Use Case Questions
I, like many, am confused about the Couchbase product offerings. I recently read the blog post on 2012 changes to expect and, also like many, I find the product simplification and sharper focus a very welcome change. But in the shorter term, I have a couple of specific questions as it relates to a specific open-source, web-based SaaS we are developing. I have read the Couchbase Server 2.0 manual, much of the wiki, and some of the blog posts, so I do hope these are not stupid questions.
Some general information about the project: our specific use case involves a moderate amount of per-user data (varying blocks of free-form text and unstructured citations) in addition to a shared pool of searchable data which will initially number around 300GB and grow significantly over time. The shared data is integrated from API calls, targeted web scrapers, and licensed data and is most amenable to bulk uploads/inserts that occur irregularly, but will be accessed frequently by users and forms the basis of most of the per-user data. Our environment is EC2. We feel our use case is well suited to document-oriented data stores and we were leaning more toward CouchDB than MongoDB for horizontal scalability. Now we're interested in CouchDB versus Couchbase Server.
1) As I understand it, Couchbase Server is fundamentally Memcached with some additional features from CouchDB, so it would be fair to say Couchbase Server is more like Memcached with persistence than it is like CouchDB with in-memory caching. It also seems the product is converging more toward the latter as releases progress. Am I correct here?
2) While per-user data would do well cached in memory in a cluster as the data is relatively small, it would not necessarily be feasible in the short term to cache in memory the 300GB of shared data. Understanding the performance trade-off for "Disk > Memory", are peoples' experience here that this is okay? Need it be cached in memory? Or is this just not a strong use case?

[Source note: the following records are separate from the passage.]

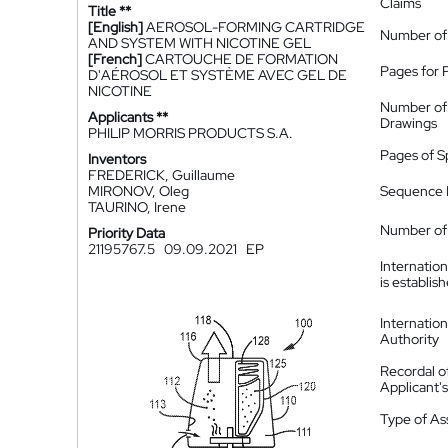
Claims
Title **
[English]
AEROSOL-FORMING CARTRIDGE
Number of
AND SYSTEM WITH NICOTINE GEL
[French]
CARTOUCHE DE FORMATION
Pages for 
D'AÉROSOL ET SYSTÈME AVEC GEL DE
NICOTINE
Number of
Applicants **
Drawings
PHILIP MORRIS PRODUCTS S.A.
Pages of S
Inventors
FREDERICK, Guillaume
MIRONOV, Oleg
Sequence L
TAURINO, Irene
Number of 
Priority Data
21195767.5
09.09.2021
EP
Internatio
is establis
Internatio
Authority
Recordal o
Applicant
Type of A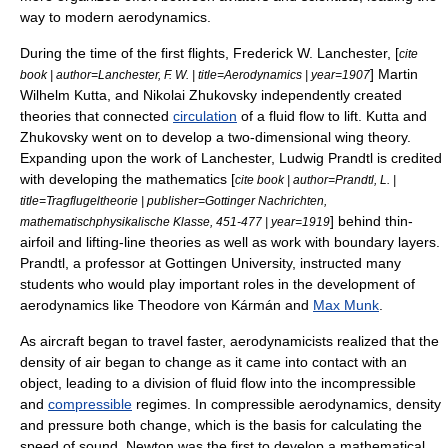
way to modern aerodynamics.
During the time of the first flights,
Frederick W. Lanchester
, [
cite
]
Martin
book | author=Lanchester, F. W. | title=Aerodynamics | year=1907
Wilhelm Kutta
, and
Nikolai Zhukovsky
independently created
theories that connected
circulation
of a fluid flow to lift. Kutta and
Zhukovsky went on to develop a two-dimensional wing theory.
Expanding upon the work of Lanchester,
Ludwig Prandtl
is credited
with developing the mathematics [
cite book | author=Prandtl, L. |
title=Tragflugeltheorie | publisher=Gottinger Nachrichten,
] behind thin-
mathematischphysikalische Klasse, 451-477 | year=1919
airfoil and lifting-line theories as well as work with
boundary layer
s.
Prandtl, a professor at
Gottingen University
, instructed many
students who would play important roles in the development of
aerodynamics like
Theodore von Kármán
and
Max Munk
.
As aircraft began to travel faster, aerodynamicists realized that the
density of air began to change as it came into contact with an
object, leading to a division of fluid flow into the incompressible
and
compressible
regimes. In compressible aerodynamics, density
and pressure both change, which is the basis for calculating the
speed of sound
. Newton was the first to develop a mathematical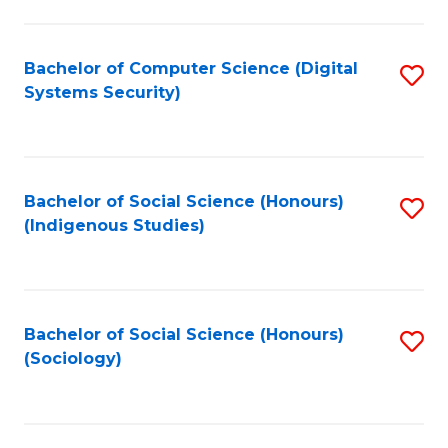
Fa
C
Fa
Bachelor of Computer Science (Digital
S
Systems Security)
to
C
Fa
Bachelor of Social Science (Honours)
S
(Indigenous Studies)
to
C
Fa
Bachelor of Social Science (Honours)
S
(Sociology)
to
C
Fa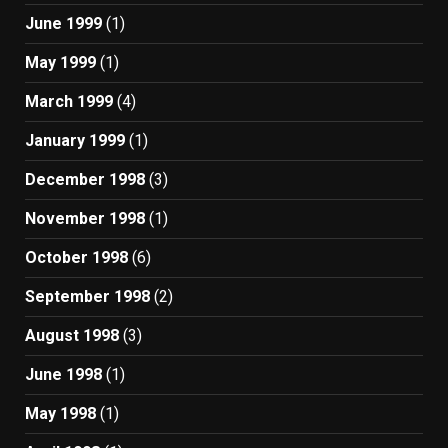
June 1999
(1)
May 1999
(1)
March 1999
(4)
January 1999
(1)
December 1998
(3)
November 1998
(1)
October 1998
(6)
September 1998
(2)
August 1998
(3)
June 1998
(1)
May 1998
(1)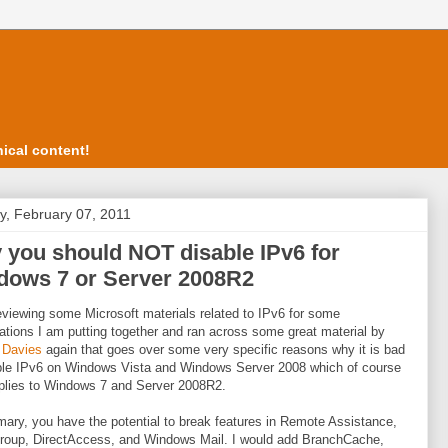
ical content!
, February 07, 2011
you should NOT disable IPv6 for
dows 7 or Server 2008R2
eviewing some Microsoft materials related to IPv6 for some
ations I am putting together and ran across some great material by
 Davies
again that goes over some very specific reasons why it is bad
ble IPv6 on Windows Vista and Windows Server 2008 which of course
plies to Windows 7 and Server 2008R2.
ary, you have the potential to break features in Remote Assistance,
oup, DirectAccess, and Windows Mail. I would add BranchCache,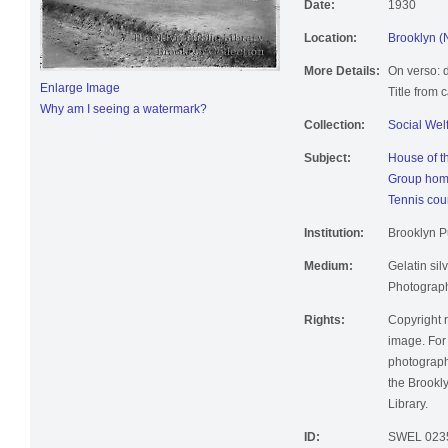
Date:
1930
Location:
Brooklyn (
More Details:
On verso: d
Enlarge Image
Title from 
Why am I seeing a watermark?
Collection:
Social Wel
Subject:
House of t
Group home
Tennis cou
Institution:
Brooklyn Pu
Medium:
Gelatin silv
Photographi
Rights:
Copyright r
image. For 
photographi
the Brookly
Library.
ID:
SWEL 023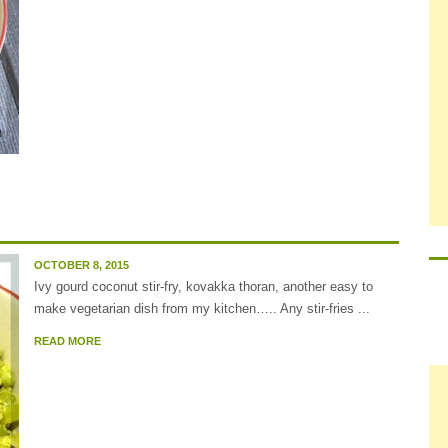
OCTOBER 8, 2015
Ivy gourd coconut stir-fry, kovakka thoran, another easy to
make vegetarian dish from my kitchen….. Any stir-fries ...
READ MORE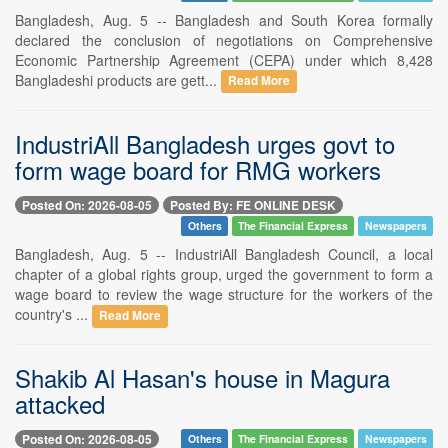
Bangladesh, Aug. 5 -- Bangladesh and South Korea formally
declared the conclusion of negotiations on Comprehensive
Economic Partnership Agreement (CEPA) under which 8,428
Bangladeshi products are gett...
Read More
IndustriAll Bangladesh urges govt to
form wage board for RMG workers
Posted On: 2026-08-05
Posted By: FE ONLINE DESK
Others
The Financial Express
Newspapers
Bangladesh, Aug. 5 -- IndustriAll Bangladesh Council, a local
chapter of a global rights group, urged the government to form a
wage board to review the wage structure for the workers of the
country's ...
Read More
Shakib Al Hasan's house in Magura
attacked
Posted On: 2026-08-05
Others
The Financial Express
Newspapers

3) The large pool of shared data is the basis of a search feature (location of citations) where, as I understand it, multiple views would be needed: one to search by author, another by source, etc., which are simple enough. There will also need to be the ability to search by multiple keywords (eventually with boolean operations). Combining some of these would be an important feature. To be honest, I am unsure how to approach the creation of the complex views. Can someone point me in the right direction? Or is this just not a good use case?
4) If there are five different ways of obtaining the same document, i.e. five different views, is that document stored in memory and on disk five times?
5) As I understand it, the default object size is 1 MB, meaning any key's value must be relatively small. We will be storing text-based documents for our users that, with metadata, could exceed that number. Is this a flexible number and, if so, what are the consequences to increasing this number? We can also store the text files in another location (like S3) with the value containing a reference, but this increases latency.
6) Similarly, I read that bucket size is limited to 25MB, but I am not sure I understand what this really means. If we have 300GB of data, do we need to create 120,000 buckets and somehow programatically partition the data? I'm sure I'm misunderstanding something here.
7) On CouchDB, we liked the idea of incorporating some of the business logic on the database through the use of validation functions and even custom query servers. Is this possible with Couchbase Server?
9) We will be creating native mobile applications, so Couchbase Mobile intrigued us. The data replicated between the mobile and the cloud will obviously be just the user's data, which I assume is just a filtered replication. Can someone confirm?
10) Lastly, by making Couchbase Mobile an "add-on" to Couchbase Server in the future, will it adopt a similar architecture and feature set, or will it still be like CouchDB on a mobile?
I appreciate you bearing with me as this was a long post. In advance, many thanks for the help!